Ya no podía seguir teniendo miedo de deambular de noche por las calles de esta ciudad. Era momento de regresar a ser la bestia sensual, brava y decidida que asecha a pequeños gorditos que se esconden tras una botella de cerveza clara o un cóctel de promoción.
Me mentalicé mientras el agua de la regadera recorría mi voluminoso cuerpo. Llegué a la conclusión de que después de 70 de días debería volver a cazar entre la niebla de antro, los afiches de hombres pelo en pecho y la estridencia de las canciones de la Trevi. Ya era indispensable que consiguiera mi propio alimento sexual sin la ayuda de una aplicación o de forma artera en un cuarto oscuro.
No sabía si regresaría con una presa prendida de mi hocico, que suplicara terminar con la arrastrada que inició en el bar y que olvidaría en la mañana cuando la luz de amanecer me mostrara mi mala elección de amante. Pero tenía que salir una vez más a la jungla de concreto sin estarme lamiendo las heridas.
En punto de las 11:00 de la noche mis amigos y yo llegamos al Salón de los Osos. En la entrada nos cateo un vigilante de mal gesto, nos pusieron una pulsera que indicaba el acceso y encargamos nuestras prendas excedentes en el guardarropa.

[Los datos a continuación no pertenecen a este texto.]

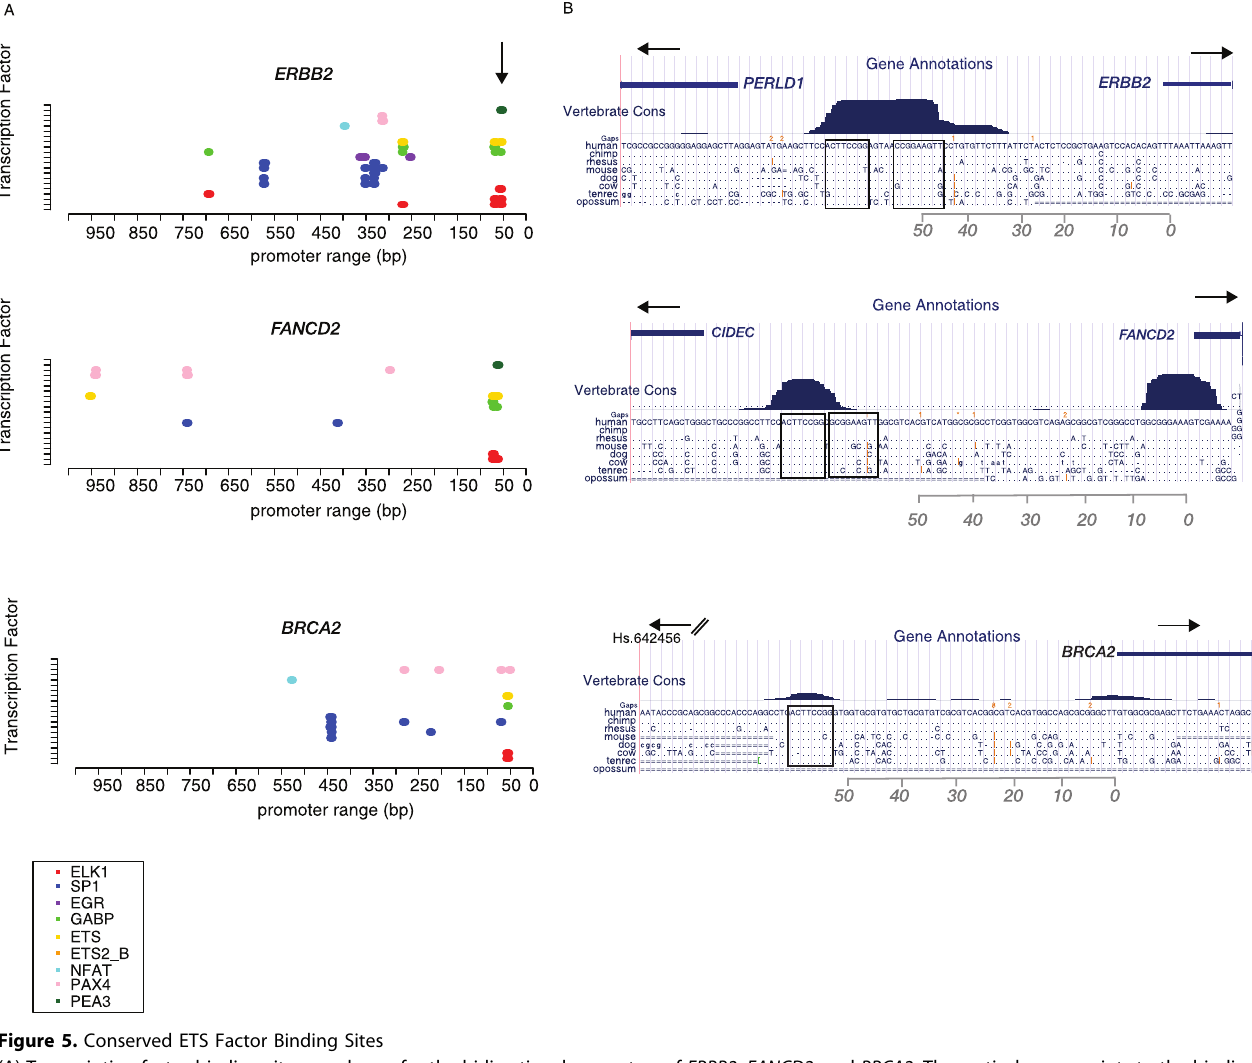
Figure 5. Conserved ETS Factor Binding Sites (A) Transcription factor-binding sites are shown for the bidirectional promoters of ERBB2, FANCD2, and BRCA2 . The vertical arrow points to the binding site preferred by the ETS factor family member ELK1. The legend indicates the identity of all binding sites. (B) The sequence level view of these ETS factor binding sites are shown as snapshots from the UCSC Human Genome Browser. Horizontal arrows indicate the direction of transcription. Position 0 in (A) corresponds to the transcription start site of the cancer genes in (B). The annotation track labeled ‘‘ Vertebrate Cons ’’ represents the multiple-sequence alignment and conservation track for the eight-way vertebrate genome comparison at the UCSC Human Genome Browser. The putative ELK1-recognition sequences are boxed. The partner to BRCA2 is not within the range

Di un suspiro profundo y cruce el umbral con toda la actitud de un rollizo monstruo que sabe sensual. Mientras recorría el lugar, me contonee en un escueto suspensorio negro, un jersey color azul pastel que no me llegaba al obligo y una sonrisa coqueta de oreja a oreja.
Con seguridad saludé a un par de gordos que reconocí de mis otras visitas, también presenté mis respetos al dueño del bar y me acerqué al cantinero para pedirle un tarro de litro de cerveza oscura.

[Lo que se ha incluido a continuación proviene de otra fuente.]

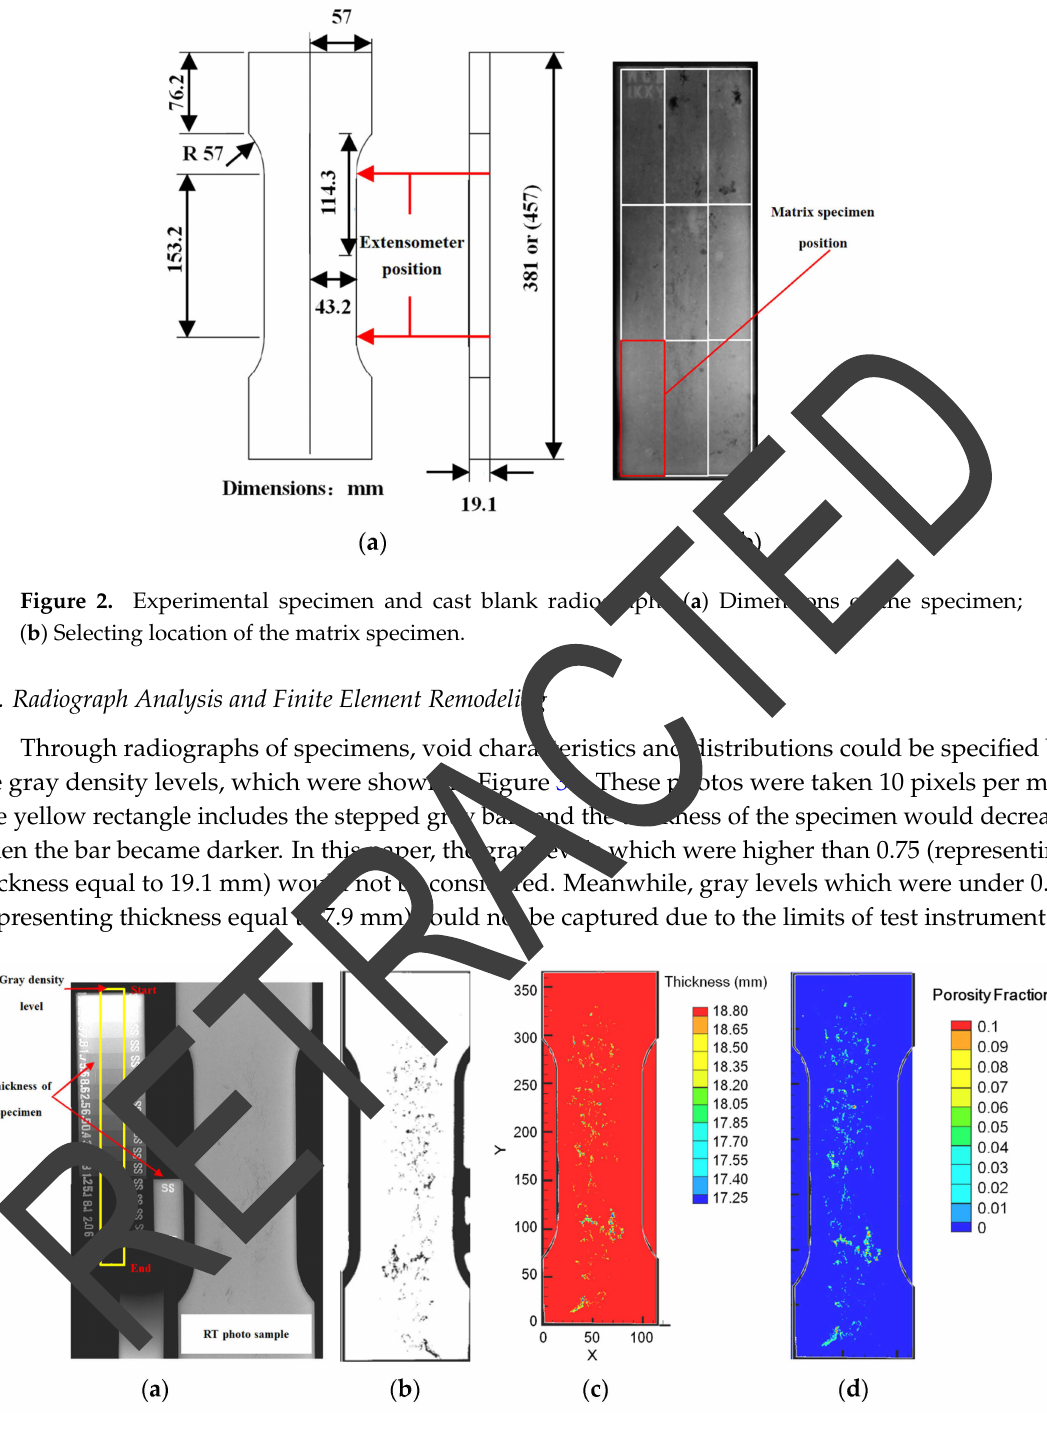
Figure 3. Porosity fraction result: ( a ) Original radiograph; ( b ) Image of defect after shadow filtration; ( c ) Thickness distribution in the specimen; ( d ) Porosity fraction field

La noche corrió mientras recitaba en un inglés trozado las canciones de Madona, Beyoncé y Lizo. En un par de ocasiones en mis travesías al baño saludaba a los gordos que consideraba atractivos. Fui insistente en mis halagos a estas botijones porque tenía el firme propósito de conseguir un nuevo amor de una noche.
Reí, grité y baile como si no hubiera deseado morir la primavera pasada. La vida siguió al ritmo de cada beat y yo, sin darme cuenta, seguía con ella.
Finalmente, abandoné la colonia nocturna de osos sin una presa y con antojo de un menudo bien picoso. Pero no me importó, porque mi alma estaba en paz. Otra vez estaba al cien con mi sensualidad erecta, con mi seguridad en escena y con una voz muy enronquecida por cantar a todo pulmón "Believe" de la casi inmortal Cher.
El coloso ha regresado para quedarse.
Mi bien, es tiempo de volver al monitoreo de las encuestas de salida mientras tatareo y muevo mis caderas al compás de "Life's a party, make it hot. Dance don't ever stop, whatever rhythm. Every minute, every day take them all the way you gotta live 'em (...) Let's get loud, let's get loud. Turn the music up to hear that sound."